• L'univers
• L'ambiance
Un conteur de contes narre le destin de l’empire le plus vaste qui ait jamais existé de sa naissance à sa chute. D’histoire en histoire, il fait le portrait des hommes et de femmes qui l’ont peuplé, du plus modeste au plus puissant.
La Volte édite pour la toute première fois en français Kalpa Impérial, un magnifique roman d’Angélica Gorodischer. Tout d’abord publié juste après la dictature argentine en 1983 en raison de la censure qui sévissait dans le pays, il fallut attendre la traduction anglaise d’Ursula Le Guin, l’une des autrices les plus importantes dans le domaine de l’Imaginaire, pour que ce livre obtienne la notoriété internationale qu’il mérite. Depuis l’écrivaine a été couronnée de nombreux prix littéraires, dont le World Fantasy Award en 2011, pour l’ensemble de son œuvre.
Kalpa Impérial est construit comme un récit enchâssé sur deux plans narratifs. Le premier tourne autour du conteur de conte qui sert la plupart des fois de point d’ancrage au roman. Il est à une ou deux exceptions près, le narrateur des nouvelles. Tout d’abord décrit en creux dans quasiment tout le livre, il deviendra la figure principale de l’un des meilleurs contes de l’ouvrage. Personnage flamboyant, homme libre qui ne s’incline devant aucun pouvoir, il relate à qui veut l’entendre les histoires sur le monde qui l’entoure. Il est l’âme de cet univers, c’est par lui que vivent les empereurs, impératrices et empire dont il retrace les aventures, dans ce qui est le second plan de l’intrigue. Il se permet au cours de ces récits des ellipses, des omissions et même d’interpeller son auditoire.
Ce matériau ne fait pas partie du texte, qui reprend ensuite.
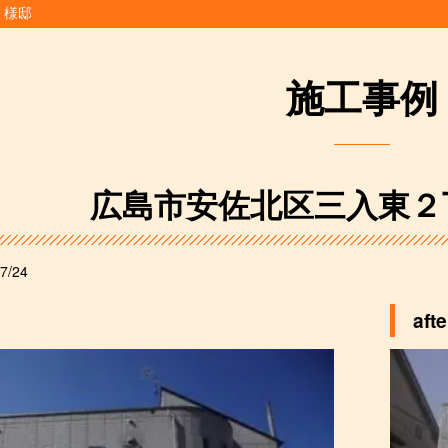
Ｆ様邸
施工事例
広島市安佐北区三入東２
7/24
afte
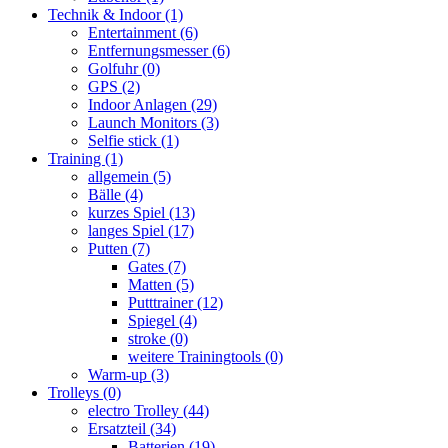
Technik & Indoor
(1)
Entertainment
(6)
Entfernungsmesser
(6)
Golfuhr
(0)
GPS
(2)
Indoor Anlagen
(29)
Launch Monitors
(3)
Selfie stick
(1)
Training
(1)
allgemein
(5)
Bälle
(4)
kurzes Spiel
(13)
langes Spiel
(17)
Putten
(7)
Gates
(7)
Matten
(5)
Putttrainer
(12)
Spiegel
(4)
stroke
(0)
weitere Trainingtools
(0)
Warm-up
(3)
Trolleys
(0)
electro Trolley
(44)
Ersatzteil
(34)
Batterien
(19)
Comme une œuvre pointilliste, la succession de contes qu’il narre dresse le tableau d’un empire, à la fois, dans son espace géographique - les villes sont importantes dans le récit, elles tiennent parfois le premier rôle dans certaines nouvelles - mais aussi dans les époques à travers l’histoire des différents empereurs. La notion de temps se retrouve d’ailleurs dans le titre même du roman avec le mot Kalpa qui renvoie à une unité de temps issue de l’hindouisme équivalant à une journée dans la vie de Brahma c’est-à-dire 4 320 000 000 d’années, soit, la durée du monde entre son émanation et sa dissolution. Paradoxalement, si l’on imagine en lisant que le roman se passe sur plusieurs centaines d’années, Angélica Gorodischer donne très peu d’indices sur les époques dans lesquelles se situent les nouvelles, les unes par rapport aux autres. Les sociétés qu’elle met en scène restent très archaïques. Le cadre de l’aventure ne s’éloigne jamais de cette atmosphère de conte merveilleux. L’autrice entretient un flou qui accroît l’impression agréable de se perdre littéralement dans l’univers du livre.
Kalpa Impérial ne s’adonne en aucun cas à la prétention bourgeoise d’une certaine littérature ni à l’imagination anémiée des récits stéréotypés qui pullulent dans les librairies. Angélica Gorodischer atteint, avec son roman, cet universalisme qui est l’apanage des très grands auteurs. Elle représente la vie humaine sous toutes ses formes avec une acuité très fine, dans sa noblesse comme dans son indéfectible bassesse. Elle utilise la fonction de l’imaginaire comme une loupe sur nos sociétés, tout en restant au plus près de la quintessence même de ce qui fait le « sense of wonder ».
Même si le tableau est plus qu’élogieux, il faut avouer que toutes les nouvelles ne sont pas de qualités égales. Je rassure tout de suite, aucun des textes proposés n’est mauvais ou ne dépareille réellement dans ce recueil. Ce constat ne vaut qu’à cause du parallèle que l’on peut faire lorsqu’on enchaîne la lecture des contes les uns après les autres. Certains atteignent de tels sommets que si le suivant est juste bon ou très bon, il souffre de la comparaison.
Il est parfois difficile d’émettre ce type de conclusion, car le jugement peut paraître exagéré, pourtant je l’affirme, Kalpa Impérial est un roman qui possède toutes les qualités pour trôner au panthéon des grands classiques de la littérature tous genres confondus. À travers onze nouvelles, Angélica Gorodischer invite à découvrir un Empire où se nouent amour, trahison, héroïsme, vanité.